Source document below:

In 1991, there were major celebrations at Barcaldine to mark the centenary of the Shearers' Strike. In preparation for this, the area around the tree was landscaped and a memorial to the strikers erected within the enclosure.

In 2006, the tree was poisoned with glyphosate (a main ingredient in the herbicide RoundUp). An arborist declared the tree dead on 3 October 2006. The ALP offered a reward of A$10,000 for any information that would help identify those responsible. The remains of the tree were removed on 29 July 2007. According to a Queensland Government release, the tree's wood underwent preservation with the remains of the tree – 7 m tall and 2 m across – being transferred to a special preservation facility.

Several cuttings propagated from the tree before its death are now growing in Barcaldine. In 2008, the tree was successfully cloned in by workers at the former Queensland Department of Primary Industries. A clone of the tree has also been planted at the Ecosciences Precinct in Brisbane.

A new memorial on the site of the remains of the original tree (costing about A$5M) was officially opened on 2 May 2009. The memorial designed by Brian Hooper Architect & m3architecture (architects in association), won The Lachlan Macquarie Award for Heritage Architecture and a National Commendation for Public Architecture at the 2010 National Architecture Awards of the Australian Institute of Architects.

In 2009, as part of the Q150 celebrations, the Tree of Knowledge was also announced as one of the Q150 Icons of Queensland for its role as a "location".

On 19 April 2011 Prime Minister Julia Gillard joined ACT Chief Minister Jon Stanhope at the National Arboretum Canberra in a ceremonial planting of a tree grown from an original cutting of the Tree of Knowledge.

== Description ==

The Tree of Knowledge is a ghost gum (Corymbia aparrerinja) situated outside the railway station in the main street of Barcaldine. Early photographs show a wider canopy than existed at the time of the tree's demise. At the foot of the tree is a plaque which says:This plaque commemorates the loyalty, courage, and sacrifice in 1891 of the stalwart men and women of the west from whom, beneath this tree, emerged Australia's labour and political movement.The Tree of Knowledge is protected by a modern metal fence and the area surrounding it is bordered by a low rail composed of evenly spaced lengths of log and is landscaped with flowering shrubs. This area also contains a flagpole and a bronze and granite monument symbolising shear blades which was erected in 1991 to commemorate the centenary of the Shearer's Strike.

== Heritage listing ==
Tree of Knowledge was listed on the Queensland Heritage Register on 21 October 1992 having satisfied the following criteria.

The place is important in demonstrating the evolution or pattern of Queensland's history.

The Tree of Knowledge was a key site during the Shearer's Strike in 1891, a confrontation between capital and labour that was a major event in Queensland's history. The strike was a watershed in the development of the labour movement and the formation of the Australian Labor Party.

The place has a strong or special association with a particular community or cultural group for social, cultural or spiritual reasons.

The Tree of Knowledge is closely linked with the cultural identity of Barcaldine and has a strong association with its people.

The place has a special association with the life or work of a particular person, group or organisation of importance in Queensland's history.

The Tree of Knowledge has a special association with the history of the Australian Labor Party and with the Trades Union movement in Queensland.

End of Source document.
Data shown below:

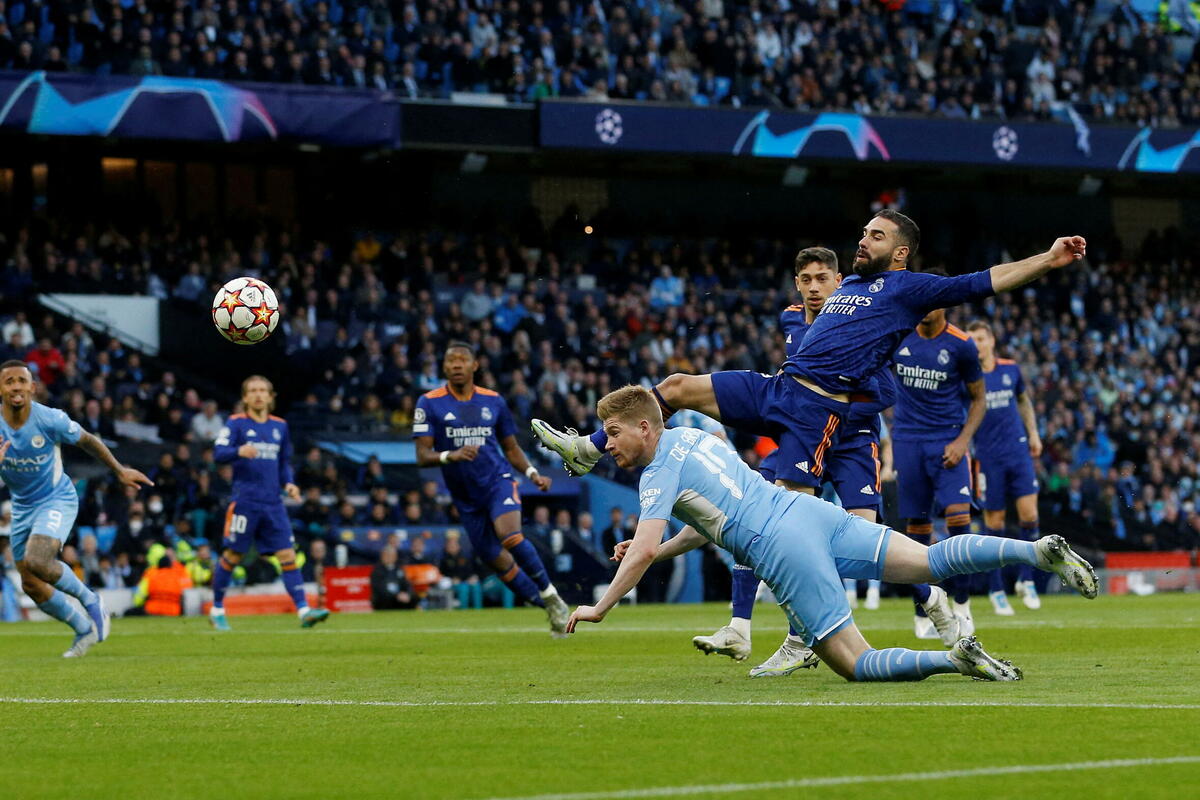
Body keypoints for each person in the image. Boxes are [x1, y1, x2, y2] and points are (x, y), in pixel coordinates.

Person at [566, 386, 1098, 684]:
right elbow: (710, 523)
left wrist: (601, 607)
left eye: (612, 433)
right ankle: (1036, 550)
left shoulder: (656, 472)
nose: (606, 445)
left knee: (854, 662)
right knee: (931, 561)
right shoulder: (691, 436)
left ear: (644, 427)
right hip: (807, 510)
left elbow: (644, 549)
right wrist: (659, 550)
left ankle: (953, 658)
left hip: (781, 546)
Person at [534, 212, 1086, 495]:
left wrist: (1046, 258)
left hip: (815, 409)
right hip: (778, 387)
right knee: (676, 385)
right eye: (863, 232)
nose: (863, 239)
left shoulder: (910, 288)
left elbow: (985, 280)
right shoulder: (848, 286)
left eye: (875, 236)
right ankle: (590, 446)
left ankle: (809, 631)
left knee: (788, 516)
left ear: (900, 252)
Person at [692, 248, 956, 677]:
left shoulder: (864, 319)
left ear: (839, 282)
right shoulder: (790, 319)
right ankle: (745, 627)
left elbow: (886, 392)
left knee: (861, 541)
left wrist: (833, 406)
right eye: (807, 279)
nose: (814, 287)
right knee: (762, 519)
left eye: (823, 279)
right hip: (803, 435)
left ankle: (927, 593)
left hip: (852, 440)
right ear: (797, 283)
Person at [413, 341, 570, 636]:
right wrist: (450, 455)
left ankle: (550, 593)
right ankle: (549, 606)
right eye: (450, 360)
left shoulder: (493, 400)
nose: (456, 364)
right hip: (465, 497)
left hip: (498, 481)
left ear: (475, 365)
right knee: (496, 561)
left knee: (510, 536)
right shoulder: (429, 402)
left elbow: (510, 448)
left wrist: (532, 473)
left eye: (462, 359)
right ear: (443, 367)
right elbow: (422, 456)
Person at [0, 359, 153, 657]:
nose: (16, 387)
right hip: (21, 506)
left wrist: (119, 470)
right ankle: (83, 628)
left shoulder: (50, 419)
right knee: (31, 583)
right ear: (1, 389)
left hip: (55, 498)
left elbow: (88, 440)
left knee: (38, 559)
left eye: (21, 381)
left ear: (32, 387)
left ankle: (91, 600)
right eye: (9, 381)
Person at [891, 303, 986, 639]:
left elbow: (979, 399)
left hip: (948, 440)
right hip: (908, 442)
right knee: (917, 530)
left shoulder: (961, 344)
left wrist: (962, 441)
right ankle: (924, 612)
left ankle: (962, 604)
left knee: (959, 519)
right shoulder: (898, 335)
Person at [208, 375, 330, 630]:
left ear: (271, 396)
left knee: (288, 554)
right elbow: (218, 453)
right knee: (233, 555)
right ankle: (217, 608)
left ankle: (304, 611)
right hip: (245, 502)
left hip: (274, 503)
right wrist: (238, 451)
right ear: (245, 397)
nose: (258, 395)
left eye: (263, 390)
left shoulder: (280, 426)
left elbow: (283, 462)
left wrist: (289, 483)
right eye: (253, 390)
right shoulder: (236, 423)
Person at [967, 319, 1045, 613]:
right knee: (995, 523)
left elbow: (1023, 401)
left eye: (981, 338)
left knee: (1030, 515)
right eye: (972, 339)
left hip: (1018, 451)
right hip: (987, 458)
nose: (976, 344)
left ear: (991, 341)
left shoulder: (1010, 369)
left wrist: (1033, 433)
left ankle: (1027, 580)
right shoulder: (969, 377)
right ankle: (996, 588)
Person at [371, 546, 416, 610]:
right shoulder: (377, 571)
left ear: (395, 557)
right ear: (382, 556)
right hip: (385, 599)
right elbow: (379, 589)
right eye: (387, 555)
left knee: (413, 597)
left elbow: (407, 584)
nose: (389, 557)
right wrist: (396, 595)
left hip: (400, 597)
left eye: (391, 555)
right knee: (385, 599)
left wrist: (407, 594)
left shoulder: (399, 569)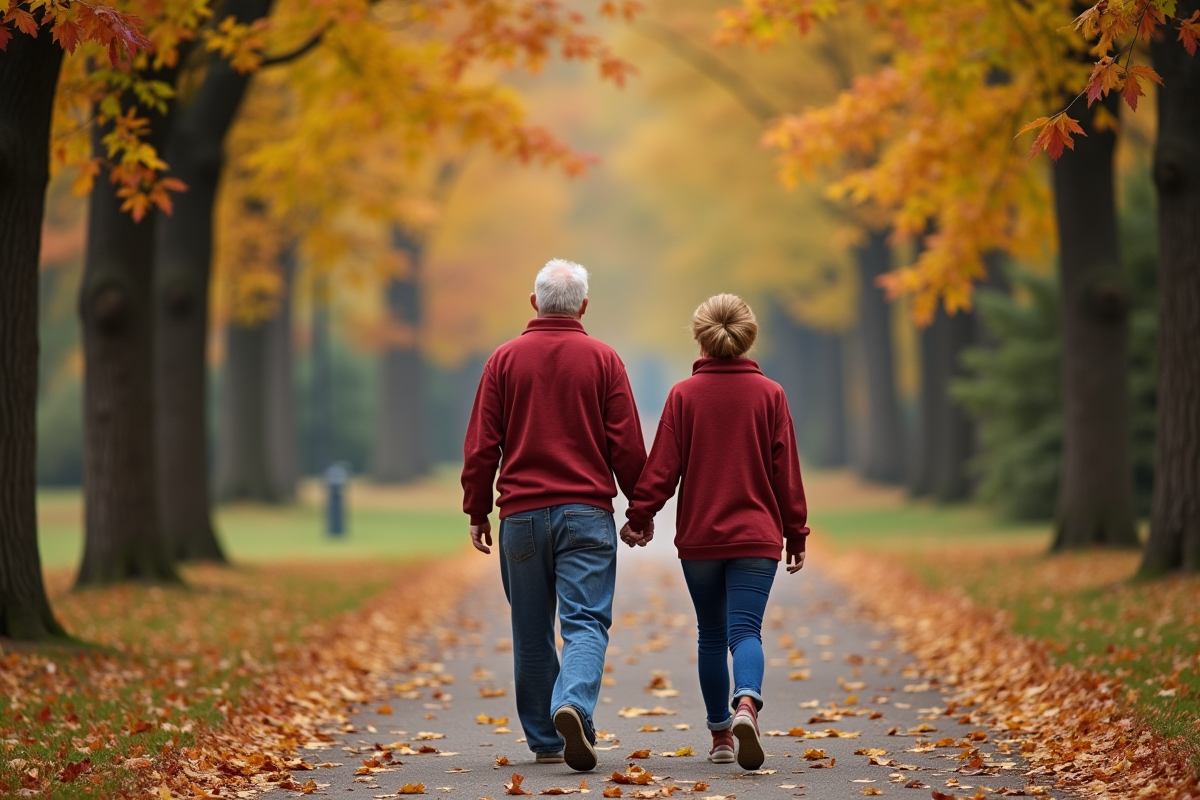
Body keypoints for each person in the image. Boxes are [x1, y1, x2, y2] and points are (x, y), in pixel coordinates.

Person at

End of Data shown.

Please write out the Tree of Knowledge passage word for word from "The Tree of Knowledge is closely" to "importance in Queensland's history.".

The Tree of Knowledge is closely linked with the cultural identity of Barcaldine and has a strong association with its people.

The place has a special association with the life or work of a particular person, group or organisation of importance in Queensland's history.